Didn’t care for it, cake was like cornbread. Not a big hit with my crew
This “cake” didn’t turn out at all! I followed the directions, but the batter was very dry and lumpy...also not enough for two 9 inch pans. Baked at 300 for 40 minutes and it just didn’t rise. Super disappointed.
This was great. Everyone at our family gathering gave it a thumbs up. I did make a couple of changes after reading previous reviews about the dryness of the cake. I pierced the cake with a fork several tomes then layered the strawberries with the juice on the cake before the whipped cream. I also made it the night before to allow time for the cake to absorb the strawberry juice. Amazing!
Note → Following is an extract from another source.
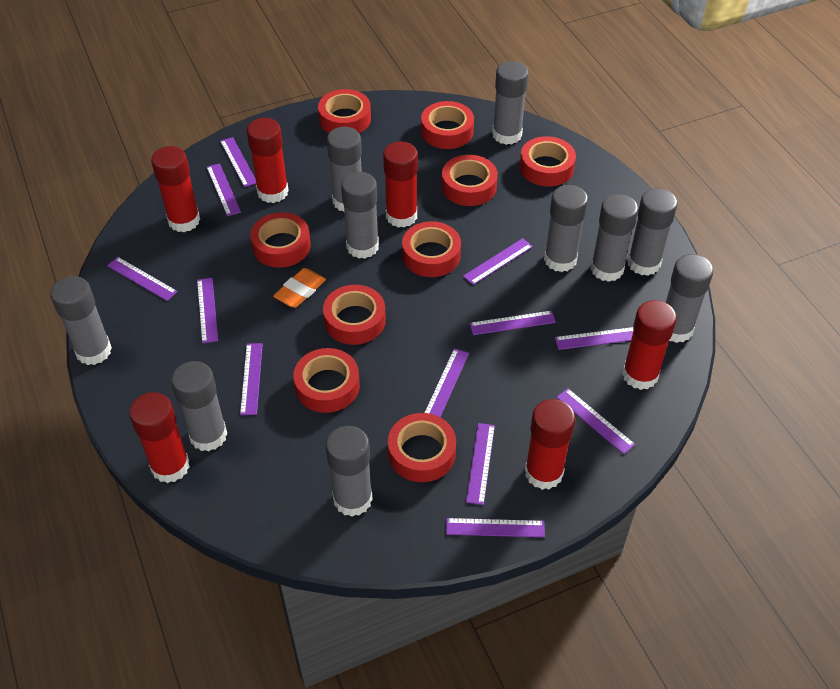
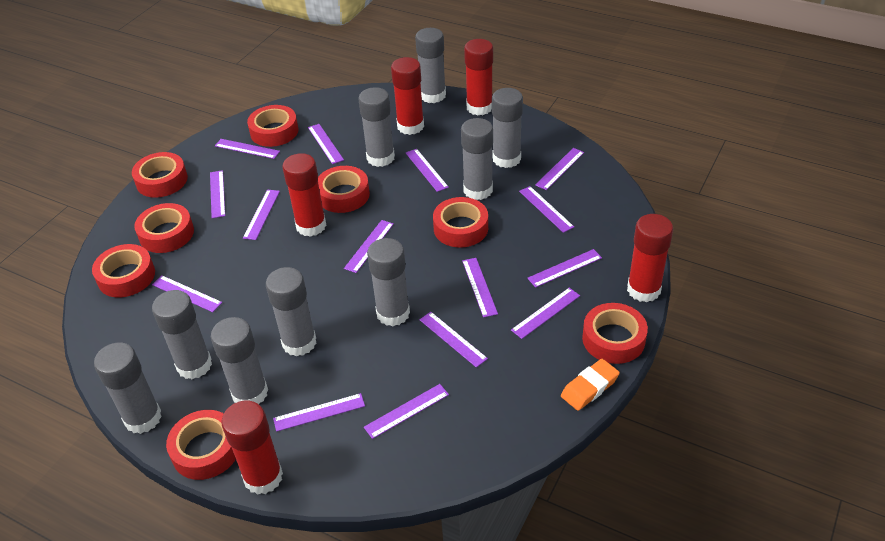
grey glue stick: [50,276,112,365] [171,361,227,452] [326,426,373,517] [327,127,362,212] [341,172,379,259] [492,61,529,145] [544,185,588,272] [591,194,638,282] [628,188,677,276] [666,254,713,343] = 10 -> [94,342,162,434] [152,290,212,379] [211,317,268,404] [266,267,316,356] [358,87,395,167] [367,238,410,326] [415,28,446,103] [461,118,493,200] [492,88,523,168] = 9
purple ruler: [107,257,178,301] [197,278,218,344] [206,163,241,216] [220,137,256,187] [240,343,263,415] [424,348,469,417] [446,518,545,537] [463,238,533,285] [466,423,495,505] [470,311,556,335] [555,327,634,350] [556,388,635,454] = 12 -> [152,276,222,312] [210,170,225,218] [215,139,280,159] [243,190,280,240] [273,393,365,432] [308,124,344,164] [344,220,394,273] [364,384,449,439] [406,149,449,192] [419,312,488,368] [462,258,498,318] [511,288,580,339] [519,186,574,233] [527,249,602,288] [535,148,584,190] = 15
red glue stick: [129,392,190,483] [151,146,200,232] [247,118,289,203] [383,141,418,228] [525,399,575,490] [622,300,677,390] = 6 -> [221,401,283,495] [282,153,326,237] [391,57,424,135] [464,39,493,116] [627,214,673,302] = 5
red tape: [250,212,311,268] [293,348,360,413] [318,89,371,133] [323,285,386,345] [388,413,456,482] [402,221,461,277] [421,101,474,149] [442,155,498,206] [520,136,576,187] = 9 -> [92,244,155,298] [132,152,188,198] [134,203,194,253] [166,410,236,480] [247,105,298,147] [318,166,370,213] [433,197,488,248] [582,303,648,364] = 8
Love this recipe! I used 1/4 cup sugar in the batter. Sense the berries are already sweet I used a half cup of OJ poured over the berries and left on the counter until they make even more juice. I made it in nine inch rounds and cutting it was messy but delicious! This time I cut the batter with a biscuit cutter and baked on cookie sheet. Easier to serve! I may add orange peel zest next time to the batter. Will give it some more flavour! Thanks so much for a great recipe.
I made it for a birthday and at the last min. i had to make another cake because it was to crumbly and fell apart. also the look was not the pleasing. However it did tastes like a strawberry scone. I was not happy with this cake overall.
I may have whipped my egg whites *too* stiffly, because there didn’t seem to be enough to cover both pans, and when I spread it, it picked up bits of the lower layer, leaving it bare. I fixed the problem by whipping two more egg whites, but not using all of those two, and I sprinkled an extra tablespoon(ish) more sugar between the two pans to make up for the extra egg. I also subbed vanilla almond milk for the milk and used Cool Whip for the whipped topping. This shortcake was YUMMY fresh—and warm, especially. After it was completely cooled, I stored it in a sealed container on the counter, but this morning the tops were a little soggy, which was disappointing. I wonder if it should be stored in the refrigerator? I am going to try making this with gluten-free 1:1 baking blend flour for my gluten-intolerant daughter during blueberry season (she’s allergic to strawberries, poor kid.) I think it would be awesome with blueberries.
I substituted the flour with almond flour and it was delicious!
This is a perfect dessert! I too cut the sugar in half for the strawberries and the egg white topping. This recipe is delicious and refreshing! I am making it a second time to bring to a dinner invite! It’s not too sweet, love it!